Они прилетели вечером. Самолет прибыл с задержкой, аэропорт встретил их великолепием. Они собрались впопыхах, спонтанно – и тем не менее, как будто заранее предупрежденные, шустрые итальянцы с безупречным английским ловко освободили их от багажа, тут же по телефону заказали номер в гостинице и проводили их в автобус. Автобус, к их удивлению, погрузился в темный сельский пейзаж. Где-то вдали висели, словно фонари, редкие освещенные окна; где-то внизу вдруг обнажила серебристую грудь река; то и дело мелькали силуэты олив и пиний, словно полузабытые иллюстрации в старом латинском букваре. «Вот так бы и ехала, и ехала в этом автобусе», – сказала вслух Джоан, и Ричард почувствовал себя уязвленным, припомнив, как давно, когда им еще было хорошо вместе, она раз призналась, что ощутила приятное возбуждение, оттого что парень на заправке, протирая переднее стекло энергичными круговыми движениями, заставил слегка раскачиваться корпус машины, а заодно и ее, сидящую внутри. Из всего, что она ему говорила, именно это признание засело у него в мозгу как самое большое откровение, самая потаенная глубина, приоткрывшаяся ему на миг в той заповедной бездне неведомой ему женщины, до которой он никогда не мог дотянуться и в конце концов устал дотягиваться.
В то же время ему приятно было сознавать, что ей хорошо. Это было его слабое место. Он искренне хотел, чтобы ей было хорошо, и неоспоримый факт, что вдали от нее он не мог быть уверен, хорошо ей или плохо, и стал той последней, неожиданно захлопнувшейся перед ним дверью, когда все другие двери были уже настежь раскрыты. И он осушал слезы, им же самим исторгнутые из ее глаз, забирал назад все свои доводы о полной безысходности в тот самый момент, когда она вот-вот готова была с ними смириться, и их совместная агония продолжалась дальше.
– Все когда-нибудь кончается, – изрек он на сей раз.
– Можешь ты хоть на минутку оставить меня в покое?
– Прости. Уже оставил.
Она какое-то время молча смотрела в окно, потом повернулась к нему и сказала:
– У меня такое чувство, будто мы едем вовсе не в Рим.
– Куда же мы едем? – Он искренне хотел знать, искренне надеялся, что она ему объяснит.
– Может, назад, туда, где все было иначе?
– Ну нет. Я назад не хочу. По-моему, мы ушли оттуда так далеко, что нам осталось пройти совсем немного.

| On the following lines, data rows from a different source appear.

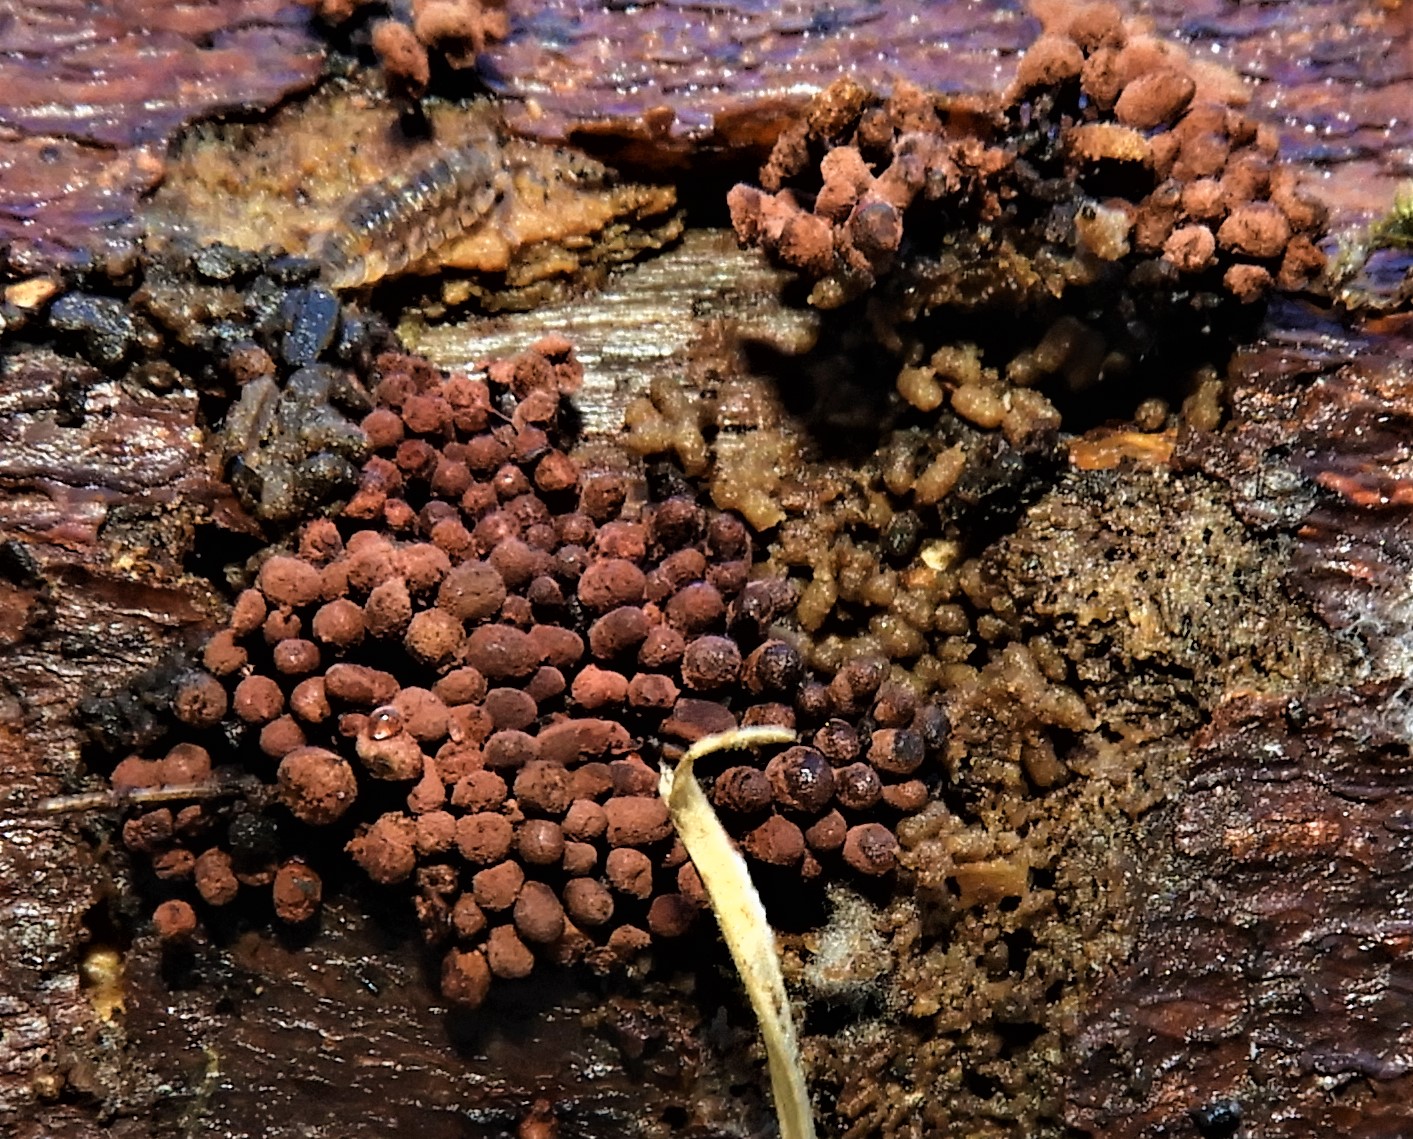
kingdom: Protozoa
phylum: Amoebozoa
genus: Arcyria
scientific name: Arcyria
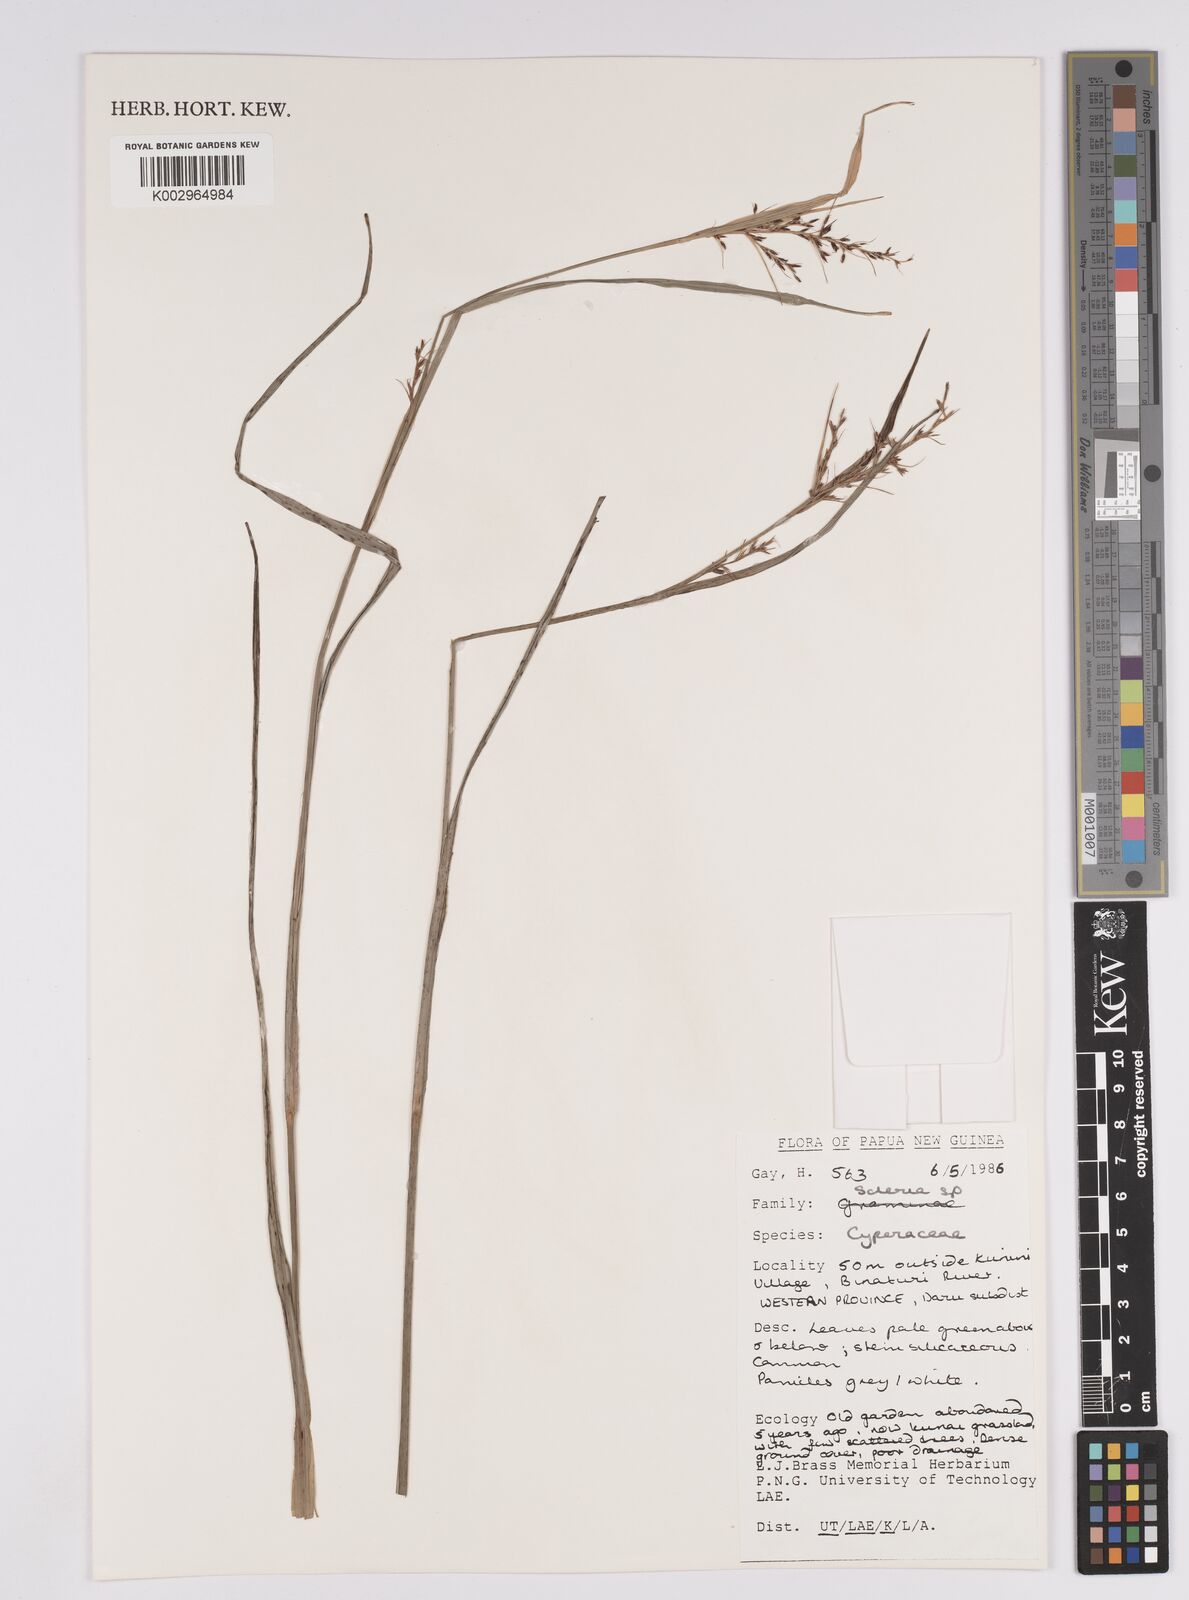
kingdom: Plantae
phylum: Tracheophyta
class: Liliopsida
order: Poales
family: Cyperaceae
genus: Scleria
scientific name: Scleria
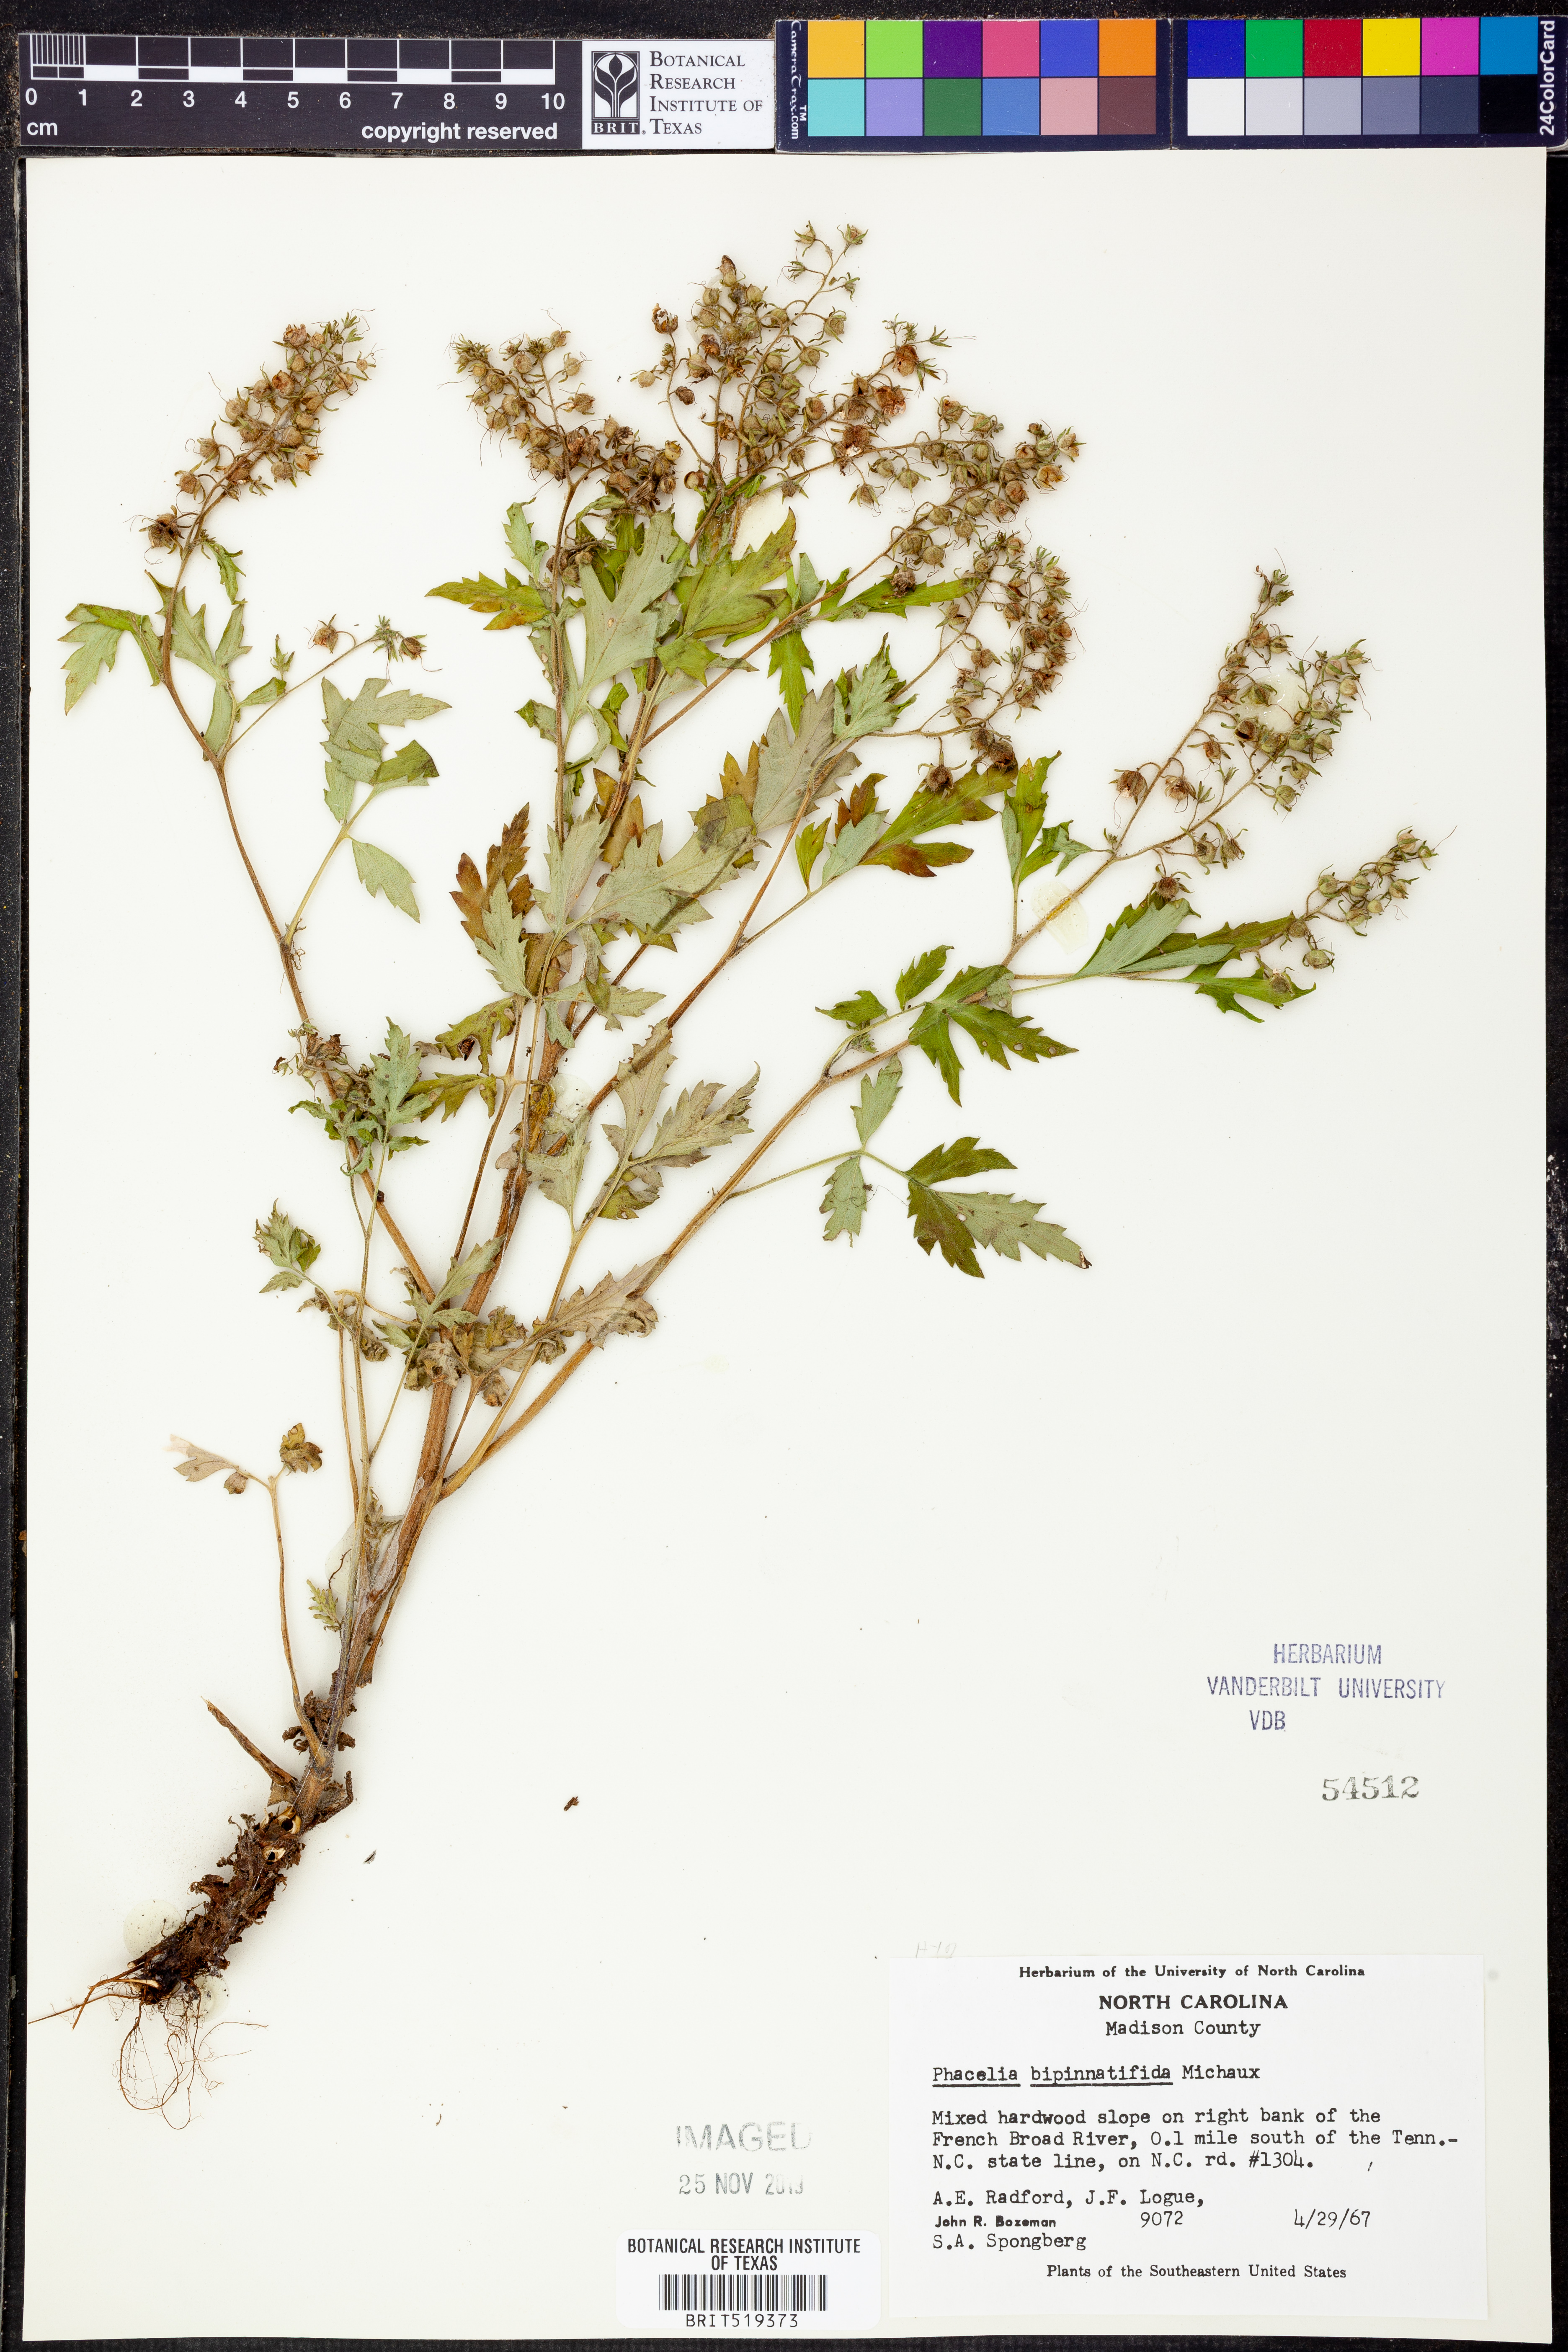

Она отвернулась и долго смотрела на тихий пейзаж за окном, прежде чем до него дошло, что она плачет. Он обнаружил в себе порыв утешить ее и внутренне этот порыв осадил как, по сути, трусливый и жестокий, но рука его, словно повинуясь властной, как вожделение, силе, сама поползла вверх по ее руке. Она опустила голову ему на плечо. Женщина в платке, сидевшая через проход от них, приняла их за молодоженов и благопристойно отвела взгляд.
Сельская местность незаметно осталась позади. Заводские корпуса и ряды жилых домов, вытянувшиеся вдоль дороги, сразу сделали ее уже. Внезапно совсем рядом возникла громада монумента – белая пирамида, вся в лучах света и латинских надписях. Вскоре они уже вместе приникли лицом к окну, жадно всматриваясь в Колизей, эдакий разрушенный свадебный торт, который сперва медленно заполнял собой все видимое пространство, а после безмолвно уплыл из него прочь. На автовокзале еще одна вереница проворных рук и голосов воссоединила их с багажом, усадила в такси и доставила к дверям гостиницы. Когда Ричард опустил в руку шофера несколько монет по шестьсот лир каждая, у него осталось ощущение, что это самые гладкие, круглые, соразмерные по весу монеты, какими ему случалось расплачиваться. К стойке регистрации нужно было подняться по одному пролету лестницы. Портье был молоденький, игриво настроенный весельчак. Он несколько раз произнес их фамилию и спросил, почему им с фамилией Мейпл не пришло в голову отправиться в Нейпл – так ведь по-английски звучит «Неаполь»? Холлы в этой второразрядной, как их предупредили в аэропорту, гостинице были, тем не менее, отделаны розовым мрамором. Так по мраморным полам они и дошли до своего номера. В номере пол тоже был мраморный. Это да еще грандиозные размеры ванной и по-имперски пурпурные занавески настолько ослепили Ричарда, что серьезный изъян он обнаружил, уже когда портье, явно довольный чаевыми – вероятно, непомерно щедрыми, – пощелкивая каблуками, скрылся в конце коридора.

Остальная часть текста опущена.